Qualcuno bussa alla porta e smettiamo di parlare. Io sono sudato anche senza tirare di scherma. I primi ad arrivare sono Dave e Susan. Raduniamo le nostre cose e usciamo nel cortile posteriore.

Poi arriva Marjory, e mi sorride. Io di nuovo mi sento più leggero dell'aria. Don non è venuto. Suppongo sia ancora in collera con Tom e Lucia perché non si sono comportati da amici con lui.

Sto facendo un combattimento con Dave quando sento un rumore dalla strada e poi un sibilo di gomme che stridono nella corsa.

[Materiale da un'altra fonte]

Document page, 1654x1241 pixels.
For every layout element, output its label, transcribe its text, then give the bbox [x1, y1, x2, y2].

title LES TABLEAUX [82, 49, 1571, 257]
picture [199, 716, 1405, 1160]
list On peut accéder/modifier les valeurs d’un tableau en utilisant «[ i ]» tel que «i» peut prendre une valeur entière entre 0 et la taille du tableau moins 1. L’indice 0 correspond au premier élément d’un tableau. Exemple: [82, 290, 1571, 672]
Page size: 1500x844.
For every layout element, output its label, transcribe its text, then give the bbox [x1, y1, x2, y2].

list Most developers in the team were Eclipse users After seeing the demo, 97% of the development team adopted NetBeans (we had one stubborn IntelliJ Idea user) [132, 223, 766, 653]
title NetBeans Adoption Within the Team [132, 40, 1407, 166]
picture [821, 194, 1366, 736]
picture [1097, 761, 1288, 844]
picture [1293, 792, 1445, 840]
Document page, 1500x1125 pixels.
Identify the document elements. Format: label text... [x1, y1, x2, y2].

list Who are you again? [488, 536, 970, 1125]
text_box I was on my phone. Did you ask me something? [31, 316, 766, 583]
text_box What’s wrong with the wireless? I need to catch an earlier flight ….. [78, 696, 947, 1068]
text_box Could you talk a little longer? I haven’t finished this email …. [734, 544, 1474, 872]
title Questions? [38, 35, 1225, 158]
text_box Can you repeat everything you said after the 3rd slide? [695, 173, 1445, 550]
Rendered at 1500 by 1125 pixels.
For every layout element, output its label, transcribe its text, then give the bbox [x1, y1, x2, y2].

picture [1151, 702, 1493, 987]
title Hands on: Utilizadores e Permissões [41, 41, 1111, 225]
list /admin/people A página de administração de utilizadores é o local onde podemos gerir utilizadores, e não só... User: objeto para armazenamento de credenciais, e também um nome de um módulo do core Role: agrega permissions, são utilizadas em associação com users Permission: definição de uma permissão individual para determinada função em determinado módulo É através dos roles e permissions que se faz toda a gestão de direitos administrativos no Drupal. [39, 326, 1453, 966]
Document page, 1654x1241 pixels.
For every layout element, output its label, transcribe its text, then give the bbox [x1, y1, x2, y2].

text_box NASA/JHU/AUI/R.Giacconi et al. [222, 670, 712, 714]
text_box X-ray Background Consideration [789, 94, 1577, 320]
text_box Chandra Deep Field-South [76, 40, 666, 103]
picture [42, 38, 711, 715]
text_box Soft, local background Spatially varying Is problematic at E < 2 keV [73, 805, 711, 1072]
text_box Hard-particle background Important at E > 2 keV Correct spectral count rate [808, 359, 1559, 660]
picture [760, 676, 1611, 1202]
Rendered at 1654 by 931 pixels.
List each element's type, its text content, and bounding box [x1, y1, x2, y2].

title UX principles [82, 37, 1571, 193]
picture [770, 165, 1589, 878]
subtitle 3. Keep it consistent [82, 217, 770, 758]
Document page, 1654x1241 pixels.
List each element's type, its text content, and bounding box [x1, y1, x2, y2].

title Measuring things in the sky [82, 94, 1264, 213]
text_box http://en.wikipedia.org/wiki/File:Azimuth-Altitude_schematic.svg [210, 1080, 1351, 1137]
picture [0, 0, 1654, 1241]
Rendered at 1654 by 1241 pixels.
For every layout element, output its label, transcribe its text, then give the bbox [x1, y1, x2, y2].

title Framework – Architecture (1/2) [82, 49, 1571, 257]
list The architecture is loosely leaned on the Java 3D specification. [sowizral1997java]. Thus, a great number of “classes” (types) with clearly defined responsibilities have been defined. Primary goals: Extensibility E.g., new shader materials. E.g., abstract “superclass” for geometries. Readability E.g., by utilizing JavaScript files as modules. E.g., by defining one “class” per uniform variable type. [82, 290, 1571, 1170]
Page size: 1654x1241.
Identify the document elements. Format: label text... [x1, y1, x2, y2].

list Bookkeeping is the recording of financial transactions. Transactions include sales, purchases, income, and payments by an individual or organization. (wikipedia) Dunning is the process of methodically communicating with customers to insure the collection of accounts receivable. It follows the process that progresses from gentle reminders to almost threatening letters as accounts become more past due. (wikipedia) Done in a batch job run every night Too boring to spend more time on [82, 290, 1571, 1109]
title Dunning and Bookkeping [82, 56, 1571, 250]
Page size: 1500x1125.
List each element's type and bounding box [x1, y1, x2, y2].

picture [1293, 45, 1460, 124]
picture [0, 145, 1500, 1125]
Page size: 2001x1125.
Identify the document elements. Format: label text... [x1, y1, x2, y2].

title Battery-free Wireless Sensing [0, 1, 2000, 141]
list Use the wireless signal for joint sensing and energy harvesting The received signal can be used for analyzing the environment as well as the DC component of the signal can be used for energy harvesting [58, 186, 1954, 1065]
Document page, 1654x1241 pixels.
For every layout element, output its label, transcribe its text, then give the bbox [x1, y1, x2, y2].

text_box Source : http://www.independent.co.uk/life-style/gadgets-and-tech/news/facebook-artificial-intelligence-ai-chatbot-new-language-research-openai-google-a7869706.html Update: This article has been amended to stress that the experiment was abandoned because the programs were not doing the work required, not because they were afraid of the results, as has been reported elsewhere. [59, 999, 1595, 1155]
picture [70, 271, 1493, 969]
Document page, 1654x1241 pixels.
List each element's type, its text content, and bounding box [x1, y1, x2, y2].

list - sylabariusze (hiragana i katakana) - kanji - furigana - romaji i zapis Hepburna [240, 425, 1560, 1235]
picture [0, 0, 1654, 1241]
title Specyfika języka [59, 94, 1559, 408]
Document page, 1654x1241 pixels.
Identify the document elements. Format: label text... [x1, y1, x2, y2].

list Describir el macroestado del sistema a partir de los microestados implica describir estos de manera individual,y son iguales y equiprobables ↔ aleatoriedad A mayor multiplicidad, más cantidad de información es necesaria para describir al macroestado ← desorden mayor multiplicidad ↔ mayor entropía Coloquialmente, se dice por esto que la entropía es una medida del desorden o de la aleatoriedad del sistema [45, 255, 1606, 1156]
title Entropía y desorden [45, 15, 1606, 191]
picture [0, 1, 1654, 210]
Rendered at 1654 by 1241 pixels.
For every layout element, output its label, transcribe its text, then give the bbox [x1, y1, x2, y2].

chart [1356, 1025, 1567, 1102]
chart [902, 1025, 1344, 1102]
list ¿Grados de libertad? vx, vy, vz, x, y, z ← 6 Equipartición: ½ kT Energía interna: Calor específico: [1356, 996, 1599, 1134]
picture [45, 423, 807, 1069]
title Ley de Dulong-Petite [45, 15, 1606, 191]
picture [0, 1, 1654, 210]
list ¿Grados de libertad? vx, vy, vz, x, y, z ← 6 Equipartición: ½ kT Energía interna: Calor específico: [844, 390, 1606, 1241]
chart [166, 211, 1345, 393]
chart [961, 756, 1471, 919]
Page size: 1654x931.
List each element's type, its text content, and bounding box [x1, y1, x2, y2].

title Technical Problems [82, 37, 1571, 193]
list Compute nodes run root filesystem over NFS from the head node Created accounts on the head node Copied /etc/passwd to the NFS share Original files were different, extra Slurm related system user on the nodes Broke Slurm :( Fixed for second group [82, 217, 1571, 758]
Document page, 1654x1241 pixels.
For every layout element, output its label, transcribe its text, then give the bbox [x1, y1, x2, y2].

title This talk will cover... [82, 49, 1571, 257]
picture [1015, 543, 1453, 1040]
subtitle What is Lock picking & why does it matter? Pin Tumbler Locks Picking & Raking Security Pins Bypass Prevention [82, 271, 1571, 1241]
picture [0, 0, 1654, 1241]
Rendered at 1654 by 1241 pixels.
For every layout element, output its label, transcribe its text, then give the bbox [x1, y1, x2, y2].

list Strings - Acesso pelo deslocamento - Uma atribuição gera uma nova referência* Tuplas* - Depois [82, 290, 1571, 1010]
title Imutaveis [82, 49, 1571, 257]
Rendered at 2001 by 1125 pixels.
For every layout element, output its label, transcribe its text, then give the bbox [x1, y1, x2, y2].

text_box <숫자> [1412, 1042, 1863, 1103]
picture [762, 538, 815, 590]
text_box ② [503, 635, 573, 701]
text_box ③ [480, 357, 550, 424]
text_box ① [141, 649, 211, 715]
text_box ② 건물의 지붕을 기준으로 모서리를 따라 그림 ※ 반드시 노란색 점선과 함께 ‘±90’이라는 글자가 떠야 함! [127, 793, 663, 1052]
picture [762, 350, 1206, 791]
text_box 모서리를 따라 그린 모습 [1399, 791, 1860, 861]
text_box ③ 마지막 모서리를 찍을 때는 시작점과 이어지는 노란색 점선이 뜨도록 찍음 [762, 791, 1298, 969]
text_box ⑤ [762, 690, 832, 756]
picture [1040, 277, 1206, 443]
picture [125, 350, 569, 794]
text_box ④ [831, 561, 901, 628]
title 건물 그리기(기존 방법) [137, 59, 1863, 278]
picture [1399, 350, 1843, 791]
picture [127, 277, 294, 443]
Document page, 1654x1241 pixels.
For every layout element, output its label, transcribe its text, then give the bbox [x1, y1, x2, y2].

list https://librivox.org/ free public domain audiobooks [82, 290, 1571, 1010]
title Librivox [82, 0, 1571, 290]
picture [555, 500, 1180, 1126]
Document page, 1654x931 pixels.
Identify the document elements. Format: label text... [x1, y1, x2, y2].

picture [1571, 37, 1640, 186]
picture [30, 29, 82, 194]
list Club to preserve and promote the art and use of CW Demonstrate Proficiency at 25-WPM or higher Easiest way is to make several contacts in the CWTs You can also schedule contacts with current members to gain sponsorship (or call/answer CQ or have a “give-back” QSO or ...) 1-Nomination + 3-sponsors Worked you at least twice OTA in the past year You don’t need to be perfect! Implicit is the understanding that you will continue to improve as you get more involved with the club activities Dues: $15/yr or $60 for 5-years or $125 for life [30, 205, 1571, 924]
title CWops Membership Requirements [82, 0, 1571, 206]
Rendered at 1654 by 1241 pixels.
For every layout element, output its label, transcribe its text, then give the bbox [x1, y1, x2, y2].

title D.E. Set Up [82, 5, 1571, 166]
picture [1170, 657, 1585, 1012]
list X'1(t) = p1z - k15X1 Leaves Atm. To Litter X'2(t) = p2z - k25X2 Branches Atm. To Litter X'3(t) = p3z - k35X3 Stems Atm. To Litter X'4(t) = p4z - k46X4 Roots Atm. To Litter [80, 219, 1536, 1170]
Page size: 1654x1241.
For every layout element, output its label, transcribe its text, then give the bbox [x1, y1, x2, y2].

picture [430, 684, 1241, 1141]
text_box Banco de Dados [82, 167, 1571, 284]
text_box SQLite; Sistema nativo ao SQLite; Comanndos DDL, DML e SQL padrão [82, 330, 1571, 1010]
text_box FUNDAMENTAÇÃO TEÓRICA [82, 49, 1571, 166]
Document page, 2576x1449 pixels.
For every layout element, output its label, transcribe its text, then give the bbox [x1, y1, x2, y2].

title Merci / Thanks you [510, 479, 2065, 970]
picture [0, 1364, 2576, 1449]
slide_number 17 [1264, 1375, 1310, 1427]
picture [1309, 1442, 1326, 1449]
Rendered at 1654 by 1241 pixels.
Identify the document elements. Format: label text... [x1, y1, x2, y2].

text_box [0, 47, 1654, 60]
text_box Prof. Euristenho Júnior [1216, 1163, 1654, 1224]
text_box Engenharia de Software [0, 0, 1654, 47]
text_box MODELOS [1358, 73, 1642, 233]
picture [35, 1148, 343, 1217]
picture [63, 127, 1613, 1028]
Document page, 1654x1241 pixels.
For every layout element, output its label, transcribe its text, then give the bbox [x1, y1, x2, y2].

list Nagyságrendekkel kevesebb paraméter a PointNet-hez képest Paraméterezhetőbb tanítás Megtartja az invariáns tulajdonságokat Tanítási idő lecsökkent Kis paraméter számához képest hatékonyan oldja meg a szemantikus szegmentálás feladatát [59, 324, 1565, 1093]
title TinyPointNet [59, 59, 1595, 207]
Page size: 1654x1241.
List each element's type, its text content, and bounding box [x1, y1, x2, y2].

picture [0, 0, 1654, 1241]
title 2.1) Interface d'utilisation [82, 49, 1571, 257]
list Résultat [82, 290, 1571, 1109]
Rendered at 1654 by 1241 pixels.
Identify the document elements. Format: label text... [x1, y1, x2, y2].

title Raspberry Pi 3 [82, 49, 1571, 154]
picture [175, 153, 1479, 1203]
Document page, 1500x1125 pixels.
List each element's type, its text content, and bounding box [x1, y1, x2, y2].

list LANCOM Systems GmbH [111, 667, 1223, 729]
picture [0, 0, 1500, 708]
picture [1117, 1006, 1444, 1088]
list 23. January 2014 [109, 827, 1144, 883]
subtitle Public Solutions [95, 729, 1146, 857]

Ignoro il rumore e continuo il mio attacco, ma Dave si ferma e io lo colpisco un po' duramente al petto.

— Chiedo scusa — dico.

— Non ti preoccupare — dice lui. — Pare sia successo qualcosa: non hai sentito niente?

— Sì — rispondo, e cerco di ripercorrere la sequenza dei rumori. Un tonfo, un tintinnio, uno stridore e un rombo. Cosa può essere stato?

— Meglio andare a controllare — dice Dave.

Anche gli altri sono usciti a vedere; li seguo nel cortile anteriore. Alla luce del fanale nell'angolo posso vedere qualcosa che luccica sul marciapiedi.

— È la tua macchina, Lou — dice Susan. — Il parabrezza.

Mi sento gelare.

— La scorsa settimana sono state le gomme… che giorno era, Lou?

— Giovedì — rispondo. Mi trema la voce.

— Giovedì. E adesso questo… — Tom guarda gli altri e loro lo guardano. Posso capire che tutti stanno pensando alla stessa cosa, ma non so quale sia. Tom scuote la testa. — Credo che dovremo chiamare la polizia. Odio interrompere l'allenamento, ma…

— Ti accompagno io a casa, Lou — propone Marjory. Si è avvicinata, è dietro di me. Sobbalzo nel sentire la sua voce.

Tom chiama la polizia perché, spiega, il fatto è avvenuto davanti a casa sua. Mi passa il telefono dopo un poco e una voce annoiata chiede il mio nome, indirizzo e numero telefonico, e il numero di targa della mia macchina.

Poi la voce chiede un'altra cosa, ma le parole si accavallano e non riesco a distinguerle. — Mi dispiace… — dico.

La voce ripete, più alta, separando meglio le parole. Stavolta capisco.

— Ha qualche idea su chi possa aver fatto questo?

— No — dico. — Però qualcuno mi ha tagliato le gomme la settimana scorsa.

— Oh? — Adesso la voce ha assunto un tono interessato. — Ha denunciato il fatto?

— Sì.

— Ricorda il nome dell'agente venuto a investigare?

— Ho un suo biglietto: un momento solo… — Metto giù il ricevitore e tiro fuori il portafogli. Estraggo il biglietto e leggo il nome dell'agente, Malcolm Stacy, e il numero del rapporto.